Location: Infectious Bacterial Diseases Research
Project Number: 5030-32000-232-000-D
Project Type: In-House Appropriated
Start Date: Oct 1, 2021
End Date: Sep 30, 2026
Objective 1: Develop vaccines that prevent disease or mitigate disease spread with an emphasis on platforms that allow for extended antigen release and remote delivery for livestock and wildlife species. Subobjective 1.A: Assess the potential of a polyanhydride delivery platform to enhance BCG availability and immunogenicity in order to promote protective anti-mycobacterial responses. Subobjective 1.B: Evaluate the immune response of WTD to encapsulated lyophilized BCG delivered in oral vaccine delivery units (VDUs). Objective 2: Improve current diagnostic tests for bovine TB and develop novel, next generation diagnostics which are amenable to remote or continuous disease surveillance and can be incorporated into precision livestock management. Sub-objective 2.A: Assess the sensitivity and specificity of a fluorescence polarization assay (FPA) to detect serum antibodies against synthetic M. bovis antigens. Subobjective 2.B: Develop a battery-free, self-contained sensor for the detection of biological IFN-' in vivo that could be used as a diagnostic platform. Objective 3: To enable the rational-design of intervention strategies, using transcriptomic approaches,define the immunopathogenesis of bovine tuberculosis at the tissue and cellular level by analyzing gene expression of peripheral immune responses and those responses involved in granuloma formation and maintenance. Subobjective 3.A: Characterize the presence of key T cell subsets and transcription factors in granulomas from BCG-vaccinated vs. non-vaccinated animals following experimental infection with M. bovis. Subobjective 3.B: Characterize the gene transcription profiles of Mycobacterium bovis-specific T cells in the periphery following M. bovis infection or vaccination.

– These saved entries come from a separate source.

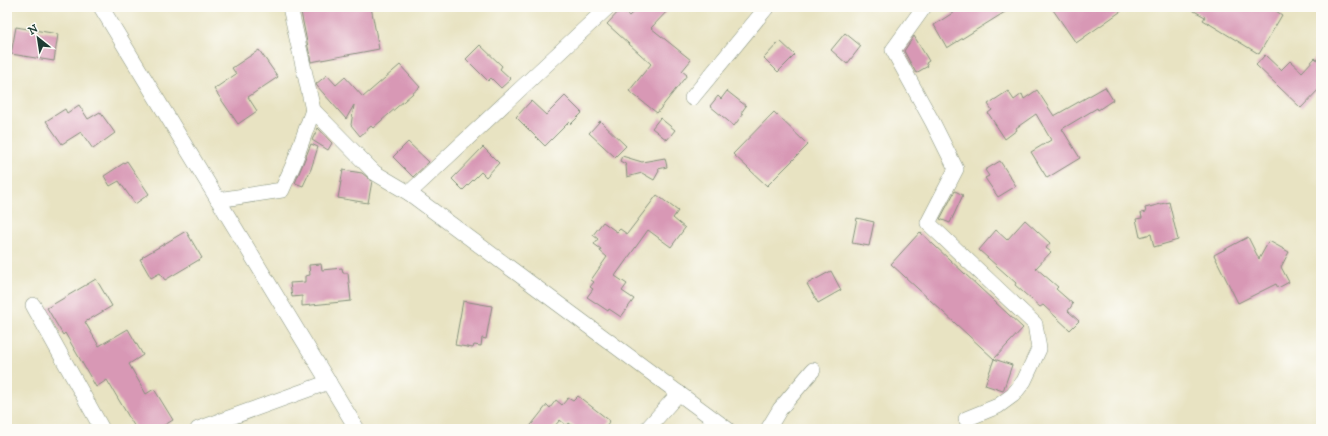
<svg xmlns="http://www.w3.org/2000/svg" width="1328" height="436" font-family="'IM FELL DW Pica',serif">
  <style>
    .building { fill: #d898b5 }
    .lines { fill: none; stroke-linecap: round; stroke-linejoin: round }
    .street-casing { stroke: #84907b; stroke-width: 16 }
    .street { stroke: #fff; stroke-width: 15 }
  </style>
  <rect width="100%" height="100%" fill="#fdfcf7"/>
  <filter id="ink" filterUnits="userSpaceOnUse"><feTurbulence type="fractalNoise" baseFrequency=".025" numOctaves="2"/><feDisplacementMap in="SourceGraphic" scale="8" xChannelSelector="R" yChannelSelector="G"/><feConvolveMatrix kernelMatrix="1 2 1 2 8 2 1 2 1" color-interpolation-filters="sRGB"/></filter>
  <filter id="wash" filterUnits="userSpaceOnUse"><feTurbulence type="fractalNoise" baseFrequency=".012" numOctaves="4" result="noise"/><feDisplacementMap in="SourceGraphic" scale="16" xChannelSelector="R" yChannelSelector="G"/><feGaussianBlur stdDeviation="0.9" result="paint"/><feColorMatrix in="noise" values="0 0 0 0 0 0 0 0 0 0 0 0 0 0 0 0 0 1.4 0 .05"/><feComposite in="paint" operator="in"/></filter>
  <g filter="url(#wash)">
    <rect width="100%" height="100%" fill="#e8e3c2"/>
    <g id="blocks">
      <!-- building -->
      <g class="building">
        <polygon points="300,7 371,7 379,49 311,62"/>
        <polygon points="639,7 671,7 651,28 691,60 682,71 687,75 657,113 629,91 651,64 607,24 621,9 629,16"/>
        <polygon points="962,7 1013,7 947,48 934,25"/>
        <polygon points="1051,7 1127,7 1076,43"/>
        <polygon points="1187,7 1278,7 1276,11 1282,15 1259,54 1203,20 1205,17"/>
        <polygon points="16,27 58,34 54,61 11,54"/>
        <polygon points="845,33 861,46 847,64 831,50"/>
        <polygon points="914,36 929,61 926,63 928,66 916,73 904,51"/>
        <polygon points="780,41 795,55 778,72 764,58"/>
        <polygon points="480,45 502,66 500,69 511,79 501,88 491,78 488,81 466,59"/>
        <polygon points="259,50 278,77 248,97 257,111 238,124 214,89 236,74 232,68"/>
        <polygon points="1265,55 1281,70 1290,61 1302,72 1315,58 1321,63 1321,87 1301,108 1256,65"/>
        <polygon points="400,65 420,87 373,128 371,126 360,136 351,125 354,105 346,119 317,86 316,84 327,75 336,85 345,77 363,97"/>
        <polygon points="1105,87 1113,100 1098,110 1097,108 1062,129 1080,158 1047,178 1031,152 1051,140 1036,114 1016,128 1017,130 1005,139 988,113 992,110 988,104 1008,91 1014,100 1022,94 1024,99 1037,90 1054,116"/>
        <polygon points="727,91 746,106 741,113 743,114 734,126 710,106 718,96 721,99"/>
        <polygon points="565,96 582,113 571,124 569,122 545,146 516,117 531,101 546,115"/>
        <polygon points="79,105 88,119 100,112 115,133 93,149 81,132 62,144 46,121 65,109 67,113"/>
        <polygon points="774,112 808,145 767,186 733,154"/>
        <polygon points="660,118 675,130 667,140 652,128"/>
        <polygon points="600,121 626,146 615,157 589,133"/>
        <polygon points="318,128 332,143 328,150 312,140"/>
        <polygon points="408,142 429,162 413,177 393,157"/>
        <polygon points="311,144 318,147 311,169 303,186 295,183"/>
        <polygon points="483,147 499,163 486,177 481,172 463,190 452,179"/>
        <polygon points="622,156 642,162 665,158 667,167 658,169 659,171 654,180 642,173 627,177 626,165 627,165 620,161"/>
        <polygon points="127,161 149,194 135,204 119,181 110,186 104,176"/>
        <polygon points="1000,161 1016,186 998,197 985,178 989,176 985,170"/>
        <polygon points="343,170 362,173 372,181 368,203 338,198"/>
        <polygon points="955,191 963,195 950,223 940,219"/>
        <polygon points="657,195 678,211 673,218 685,228 671,247 648,230 615,276 627,284 622,291 634,299 621,317 609,309 608,311 587,297 593,289 590,287 594,282 591,280 607,257 600,251 601,249 594,244 598,239 593,235 603,222 617,232 620,229 627,234"/>
        <polygon points="1169,202 1178,240 1154,247 1151,234 1140,237 1136,219 1142,218 1141,213 1146,212 1145,208"/>
        <polygon points="857,218 874,222 869,246 852,243"/>
        <polygon points="1025,220 1050,243 1046,248 1051,252 1036,268 1058,287 1056,289 1073,304 1068,311 1079,321 1070,330 1043,305 1040,307 1015,285 1016,283 979,250 996,230 1007,240"/>
        <polygon points="186,231 202,258 165,280 160,273 151,278 140,259 143,258 142,257"/>
        <polygon points="920,232 1023,328 994,359 891,264"/>
        <polygon points="1248,237 1259,259 1269,241 1289,252 1281,267 1289,282 1278,288 1276,284 1238,303 1214,255"/>
        <polygon points="321,264 322,270 342,268 343,273 348,273 351,301 302,306 302,296 292,297 290,283 305,282 305,276 310,275 309,265"/>
        <polygon points="831,271 841,290 818,303 807,284"/>
        <polygon points="96,279 112,306 85,322 99,346 128,329 143,355 129,364 146,394 154,389 173,420 158,429 136,429 107,380 96,387 65,333 63,335 47,308"/>
        <polygon points="463,301 492,306 486,339 482,338 481,346 474,345 473,348 455,345"/>
        <polygon points="994,359 1012,365 1003,391 985,385"/>
        <polygon points="578,396 610,421 603,429 577,429 569,423 567,426 560,420 552,429 528,429 547,405 550,408 556,400 562,405 568,398 573,401"/>
      </g>
    </g>
  </g>
  <g filter="url(#ink)">
    <use href="#blocks" fill-opacity="0" stroke="#84907b" stroke-width="1"/>
    <g class="lines">
      <!-- street casing -->
      <g class="street-casing">
        <g id="street">
          <polyline points="101,7 357,429"/>
          <polyline points="290,7 313,110 375,173 409,193 727,429"/>
          <polyline points="924,7 893,50 933,123 956,169 928,223 1035,324 1039,349 1024,381 1013,395 998,406 966,419"/>
          <polyline points="692,98 767,7"/>
          <polyline points="409,193 608,7"/>
          <polyline points="218,200 282,190 294,163 313,110"/>
          <polyline points="33,305 102,429"/>
          <polyline points="198,429 329,382"/>
          <polyline points="647,429 679,393"/>
          <polyline points="768,429 780,409 813,370"/>
        </g>
      </g>
      <!-- street -->
      <use href="#street" class="street"/>
    </g>
  </g>
  <!-- margin -->
  <rect width="1328" height="436" fill="none" stroke="#fdfcf7" stroke-width="24"/>
  <!-- north arrow -->
  <g transform="translate(38 38) rotate(330)" stroke="#fdfcf7" stroke-width="3" paint-order="stroke">
  <path d="M0-3L7 15L0 10L-7 15Z" fill="#1f3d34"/>
  <text y="-6" font-size="11" font-weight="bold" text-anchor="middle" fill="#1f3d34">N</text>
  </g>
</svg>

Characterize and compare cytokine and biomarker expression (immune responses) at the cellular level in lungs and lymph nodes of Mycobacterium bovis-infected cattle. Comparing responses between tissues, as well as over time, will aid in understanding the host response to M. bovis within the environment where host and pathogen interact (granuloma). We aim to improve the specificity of diagnostic tests by developing diagnostic reagents from proteins found in M. bovis but not in non-tuberculous mycobacteria, thus avoiding cross-reactivity elicited by environmental mycobacteria that contributes to false positive results on cattle tuberculosis diagnostic tests. Similarly, we aim to identify proteins/genes expressed by M. bovis in vivo that may be considered as potential diagnostic test targets and to use genomics/transcriptomics to characterize genes/gene profiles of M. bovis-infected vs non-infected cattle. These data will aid diagnosis and provide insight into the immunopathogenesis of bovine tuberculosis. In terms of vaccine evaluation, we aim to examine duration of immunity to experimental infection provided by the vaccine M. bovis BCG in white-tailed deer and examine the effects of oral BCG vaccination on deer-to-deer transmission of virulent M. bovis. In cattle, we aim to determine the efficacy of simultaneous administration of parenteral M. bovis BCG and a mucosally delivered bacterial-vectored subunit vaccine against aerosol M. bovis infection in neonatal calves.